- _SUPPLIED ENTRIES_:
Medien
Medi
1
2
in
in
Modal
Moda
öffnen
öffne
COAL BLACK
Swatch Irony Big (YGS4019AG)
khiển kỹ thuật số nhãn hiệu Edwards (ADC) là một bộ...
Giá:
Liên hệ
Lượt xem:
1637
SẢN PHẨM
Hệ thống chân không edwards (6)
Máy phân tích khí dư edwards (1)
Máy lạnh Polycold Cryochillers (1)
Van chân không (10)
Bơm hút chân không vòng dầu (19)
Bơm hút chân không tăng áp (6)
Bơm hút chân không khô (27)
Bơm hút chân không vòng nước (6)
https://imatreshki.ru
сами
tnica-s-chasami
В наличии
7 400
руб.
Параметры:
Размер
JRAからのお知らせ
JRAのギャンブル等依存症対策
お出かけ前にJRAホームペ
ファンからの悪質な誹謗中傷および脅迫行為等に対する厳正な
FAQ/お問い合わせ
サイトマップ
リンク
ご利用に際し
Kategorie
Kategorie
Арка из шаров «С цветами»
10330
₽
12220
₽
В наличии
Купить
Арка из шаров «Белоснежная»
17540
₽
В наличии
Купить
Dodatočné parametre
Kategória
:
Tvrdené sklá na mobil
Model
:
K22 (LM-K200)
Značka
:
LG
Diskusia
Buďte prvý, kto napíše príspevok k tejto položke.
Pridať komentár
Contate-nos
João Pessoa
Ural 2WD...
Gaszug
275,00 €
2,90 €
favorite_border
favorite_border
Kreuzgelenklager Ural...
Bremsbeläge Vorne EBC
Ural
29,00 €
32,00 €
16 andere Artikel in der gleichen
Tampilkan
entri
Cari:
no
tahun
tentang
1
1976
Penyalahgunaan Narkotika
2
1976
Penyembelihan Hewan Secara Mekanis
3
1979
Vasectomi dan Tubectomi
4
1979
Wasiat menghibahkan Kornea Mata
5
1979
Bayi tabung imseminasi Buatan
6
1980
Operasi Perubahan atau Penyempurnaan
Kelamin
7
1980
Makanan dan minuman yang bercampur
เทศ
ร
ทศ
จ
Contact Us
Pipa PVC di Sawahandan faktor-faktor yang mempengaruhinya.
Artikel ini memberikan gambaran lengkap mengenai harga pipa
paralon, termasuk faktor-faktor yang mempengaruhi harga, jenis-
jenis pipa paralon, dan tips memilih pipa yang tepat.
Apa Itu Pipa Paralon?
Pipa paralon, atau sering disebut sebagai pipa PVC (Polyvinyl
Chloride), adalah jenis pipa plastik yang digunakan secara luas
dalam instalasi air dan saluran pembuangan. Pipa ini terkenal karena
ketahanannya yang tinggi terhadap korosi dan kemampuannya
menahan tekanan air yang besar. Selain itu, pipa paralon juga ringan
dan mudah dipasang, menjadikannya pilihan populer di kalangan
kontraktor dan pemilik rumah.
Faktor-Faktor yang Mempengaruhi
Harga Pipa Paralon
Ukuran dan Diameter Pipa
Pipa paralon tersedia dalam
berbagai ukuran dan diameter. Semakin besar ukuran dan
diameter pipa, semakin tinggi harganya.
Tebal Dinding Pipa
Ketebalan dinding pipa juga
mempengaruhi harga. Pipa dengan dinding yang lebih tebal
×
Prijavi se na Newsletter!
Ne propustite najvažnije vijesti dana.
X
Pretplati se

- _YOUR TASK_: Every line above must be repeated exactly as it appears.

- _SOLUTION FOR THIS EXERCISE_:
Medien
Medi
1
2
in
in
Modal
Moda
öffnen
öffne
COAL BLACK
Swatch Irony Big (YGS4019AG)
khiển kỹ thuật số nhãn hiệu Edwards (ADC) là một bộ...
Giá:
Liên hệ
Lượt xem:
1637
SẢN PHẨM
Hệ thống chân không edwards (6)
Máy phân tích khí dư edwards (1)
Máy lạnh Polycold Cryochillers (1)
Van chân không (10)
Bơm hút chân không vòng dầu (19)
Bơm hút chân không tăng áp (6)
Bơm hút chân không khô (27)
Bơm hút chân không vòng nước (6)
https://imatreshki.ru
сами
tnica-s-chasami
В наличии
7 400
руб.
Параметры:
Размер
JRAからのお知らせ
JRAのギャンブル等依存症対策
お出かけ前にJRAホームペ
ファンからの悪質な誹謗中傷および脅迫行為等に対する厳正な
FAQ/お問い合わせ
サイトマップ
リンク
ご利用に際し
Kategorie
Kategorie
Арка из шаров «С цветами»
10330
₽
12220
₽
В наличии
Купить
Арка из шаров «Белоснежная»
17540
₽
В наличии
Купить
Dodatočné parametre
Kategória
:
Tvrdené sklá na mobil
Model
:
K22 (LM-K200)
Značka
:
LG
Diskusia
Buďte prvý, kto napíše príspevok k tejto položke.
Pridať komentár
Contate-nos
João Pessoa
Ural 2WD...
Gaszug
275,00 €
2,90 €
favorite_border
favorite_border
Kreuzgelenklager Ural...
Bremsbeläge Vorne EBC
Ural
29,00 €
32,00 €
16 andere Artikel in der gleichen
Tampilkan
entri
Cari:
no
tahun
tentang
1
1976
Penyalahgunaan Narkotika
2
1976
Penyembelihan Hewan Secara Mekanis
3
1979
Vasectomi dan Tubectomi
4
1979
Wasiat menghibahkan Kornea Mata
5
1979
Bayi tabung imseminasi Buatan
6
1980
Operasi Perubahan atau Penyempurnaan
Kelamin
7
1980
Makanan dan minuman yang bercampur
เทศ
ร
ทศ
จ
Contact Us
Pipa PVC di Sawahandan faktor-faktor yang mempengaruhinya.
Artikel ini memberikan gambaran lengkap mengenai harga pipa
paralon, termasuk faktor-faktor yang mempengaruhi harga, jenis-
jenis pipa paralon, dan tips memilih pipa yang tepat.
Apa Itu Pipa Paralon?
Pipa paralon, atau sering disebut sebagai pipa PVC (Polyvinyl
Chloride), adalah jenis pipa plastik yang digunakan secara luas
dalam instalasi air dan saluran pembuangan. Pipa ini terkenal karena
ketahanannya yang tinggi terhadap korosi dan kemampuannya
menahan tekanan air yang besar. Selain itu, pipa paralon juga ringan
dan mudah dipasang, menjadikannya pilihan populer di kalangan
kontraktor dan pemilik rumah.
Faktor-Faktor yang Mempengaruhi
Harga Pipa Paralon
Ukuran dan Diameter Pipa
Pipa paralon tersedia dalam
berbagai ukuran dan diameter. Semakin besar ukuran dan
diameter pipa, semakin tinggi harganya.
Tebal Dinding Pipa
Ketebalan dinding pipa juga
mempengaruhi harga. Pipa dengan dinding yang lebih tebal
×
Prijavi se na Newsletter!
Ne propustite najvažnije vijesti dana.
X
Pretplati se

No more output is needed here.